Да, это была осень! Столетние липы пылали в холодном огне. Янтарная даль колыхалась за ними, и бесконечный простор голой степи струился маревом перед утомленным взором одинокого путника. Он поражал своим однообразием и в то же время наполнял истосковавшееся сердце надеждой, зажигая в нем ясный огонек веры в грядущее.
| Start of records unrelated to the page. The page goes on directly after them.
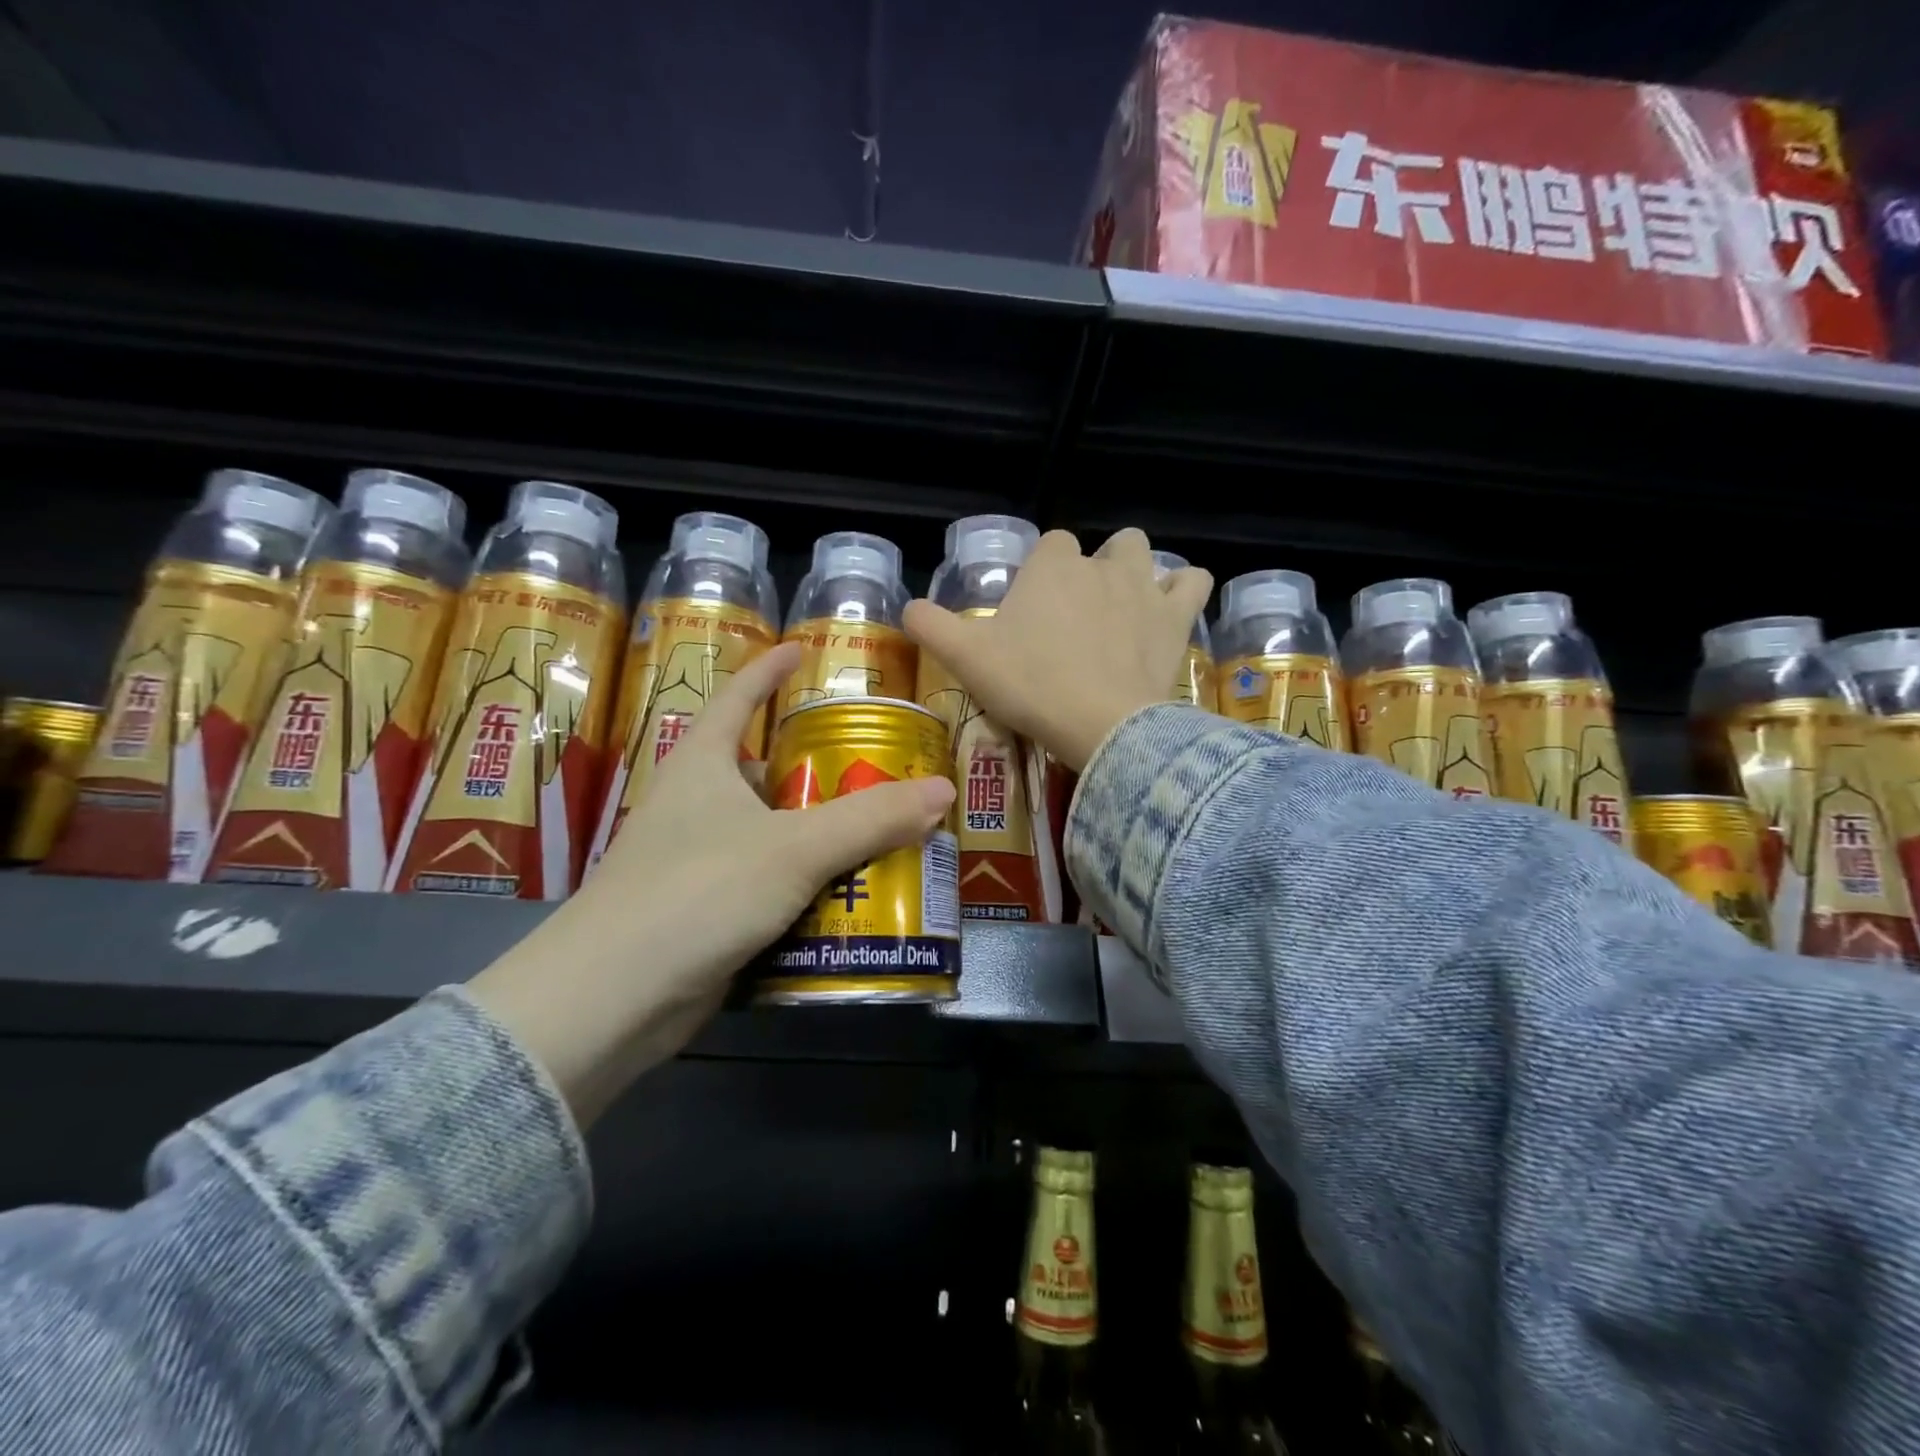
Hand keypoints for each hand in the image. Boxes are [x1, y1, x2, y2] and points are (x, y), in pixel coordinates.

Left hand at [468, 641, 955, 1125]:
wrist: (613, 998)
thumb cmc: (698, 892)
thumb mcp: (795, 848)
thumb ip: (871, 818)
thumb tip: (944, 788)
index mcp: (702, 765)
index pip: (736, 697)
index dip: (768, 669)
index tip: (801, 650)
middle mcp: (694, 804)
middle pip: (763, 770)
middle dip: (816, 767)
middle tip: (876, 765)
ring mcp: (696, 860)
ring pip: (770, 831)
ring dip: (818, 832)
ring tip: (879, 829)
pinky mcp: (704, 910)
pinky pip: (767, 882)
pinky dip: (804, 883)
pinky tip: (848, 893)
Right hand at [903, 528, 1212, 771]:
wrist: (1099, 724)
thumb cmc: (1030, 685)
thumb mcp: (965, 658)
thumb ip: (930, 626)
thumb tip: (907, 607)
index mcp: (1051, 565)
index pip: (1051, 545)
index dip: (1043, 572)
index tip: (1035, 611)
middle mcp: (1100, 564)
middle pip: (1102, 547)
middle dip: (1093, 568)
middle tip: (1078, 616)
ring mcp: (1144, 587)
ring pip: (1144, 553)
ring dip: (1135, 571)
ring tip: (1123, 608)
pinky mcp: (1175, 617)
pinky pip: (1192, 582)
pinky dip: (1182, 590)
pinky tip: (1168, 611)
Обсаженный липами укатанный тракт пересекал степь с юга на восток, от горизонта к горизонту, с одинаковым равнодушием принимая на тело свое, истоптанное колесами и копытами, исхоженное ногами людей, дожди, снега, суховеи, метели. Бывало, что целые дни тракт лежал безмолвный. Лишь широкие кроны лип покачивались над ним, поигрывал порой ветер-низовец да катился вдоль пути червленый осенний листок. Но чаще на тракте шуршали колеса пышных помещичьих карет, позванивали почтовые дилижансы, однообразно скрипели крестьянские возы, слышался топот норовистых коней, гам голосов, а то и печальная песня бесприютного странника. При дороге, которую с давних времен люди прозвали гетманским трактом, на утеху осенним ветрам стояла покосившаяся под гонтовой кровлей неказистая корчма с пестрой, потрепанной непогодами вывеской. На вывеске красными буквами, давно поблекшими от дождей, солнца и снега, было написано: «Золотой петух». Верно для того, чтоб ни у кого не было сомнений в этом названии, безвестный живописец увековечил на ней золотыми немеркнущими красками петуха; распустив большие крылья, воинственно наклонив увенчанную красным гребешком голову, петух будто вызывал на поединок невидимого соперника.
Искусная рука живописца придала единственному глазу петуха такую выразительность, что немало посетителей корчмы, уходя, долго еще ощущали на спине укоризненный, колючий петушиный взгляд, следивший за выкрутасами их непослушных ног, хотя они сами склонны были обвинять не ноги, не сверх меры выпитую водку, а зыбкую землю, которой невесть отчего вздумалось колебаться и выскользать из-под натруженных людских ног… Яснопольский дьячок Дионисий, правда, выпив перед этим куманец медку, клялся, что собственными ушами слышал, как в ночь под Новый год петух трижды прокукарекал.